HOW TO COMPLETE THIS TASK: Below are the records. Gather each line that holds "down".
=== Begin Enclosure ===
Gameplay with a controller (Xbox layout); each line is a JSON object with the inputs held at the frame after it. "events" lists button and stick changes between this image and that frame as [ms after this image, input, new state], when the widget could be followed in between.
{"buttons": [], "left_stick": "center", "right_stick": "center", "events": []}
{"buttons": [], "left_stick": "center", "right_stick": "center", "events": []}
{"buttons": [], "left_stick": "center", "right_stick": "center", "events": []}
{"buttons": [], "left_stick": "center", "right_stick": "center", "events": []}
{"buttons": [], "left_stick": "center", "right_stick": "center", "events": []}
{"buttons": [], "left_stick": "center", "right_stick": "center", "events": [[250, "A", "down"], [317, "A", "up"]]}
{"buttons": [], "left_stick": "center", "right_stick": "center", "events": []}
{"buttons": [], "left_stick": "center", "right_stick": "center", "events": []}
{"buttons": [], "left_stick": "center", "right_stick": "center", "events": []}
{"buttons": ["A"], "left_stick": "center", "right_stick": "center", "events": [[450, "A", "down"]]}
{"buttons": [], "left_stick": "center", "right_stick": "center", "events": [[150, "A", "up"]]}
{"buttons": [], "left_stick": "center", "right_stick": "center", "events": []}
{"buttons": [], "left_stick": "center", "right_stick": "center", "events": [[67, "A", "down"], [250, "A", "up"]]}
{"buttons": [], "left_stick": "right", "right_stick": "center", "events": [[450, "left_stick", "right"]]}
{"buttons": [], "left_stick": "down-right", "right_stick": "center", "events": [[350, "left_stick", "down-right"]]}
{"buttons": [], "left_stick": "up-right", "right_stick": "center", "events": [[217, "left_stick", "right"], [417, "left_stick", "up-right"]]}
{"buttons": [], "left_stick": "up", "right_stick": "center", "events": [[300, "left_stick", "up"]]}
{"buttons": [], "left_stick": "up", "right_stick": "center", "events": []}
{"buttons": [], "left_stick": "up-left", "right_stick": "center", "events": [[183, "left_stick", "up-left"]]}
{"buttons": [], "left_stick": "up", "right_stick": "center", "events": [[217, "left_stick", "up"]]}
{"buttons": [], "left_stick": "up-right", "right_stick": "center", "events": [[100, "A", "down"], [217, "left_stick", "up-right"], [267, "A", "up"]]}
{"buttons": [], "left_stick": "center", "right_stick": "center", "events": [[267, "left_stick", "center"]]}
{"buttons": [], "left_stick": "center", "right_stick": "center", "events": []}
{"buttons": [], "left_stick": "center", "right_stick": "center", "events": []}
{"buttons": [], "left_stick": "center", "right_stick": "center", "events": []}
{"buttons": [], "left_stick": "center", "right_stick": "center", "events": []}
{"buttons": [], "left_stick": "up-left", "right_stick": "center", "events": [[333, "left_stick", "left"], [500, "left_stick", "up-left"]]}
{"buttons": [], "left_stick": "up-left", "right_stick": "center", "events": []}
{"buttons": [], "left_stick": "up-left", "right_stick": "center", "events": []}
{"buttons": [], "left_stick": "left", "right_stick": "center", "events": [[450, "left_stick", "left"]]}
=== End Enclosure ===
ANSWER TO THIS PROBLEM:
{"buttons": [], "left_stick": "center", "right_stick": "center", "events": [[250, "A", "down"], [317, "A", "up"]]}
{"buttons": ["A"], "left_stick": "center", "right_stick": "center", "events": [[450, "A", "down"]]}
{"buttons": [], "left_stick": "center", "right_stick": "center", "events": [[67, "A", "down"], [250, "A", "up"]]}
{"buttons": [], "left_stick": "down-right", "right_stick": "center", "events": [[350, "left_stick", "down-right"]]}
{"buttons": [], "left_stick": "up-right", "right_stick": "center", "events": [[100, "A", "down"], [217, "left_stick", "up-right"], [267, "A", "up"]]}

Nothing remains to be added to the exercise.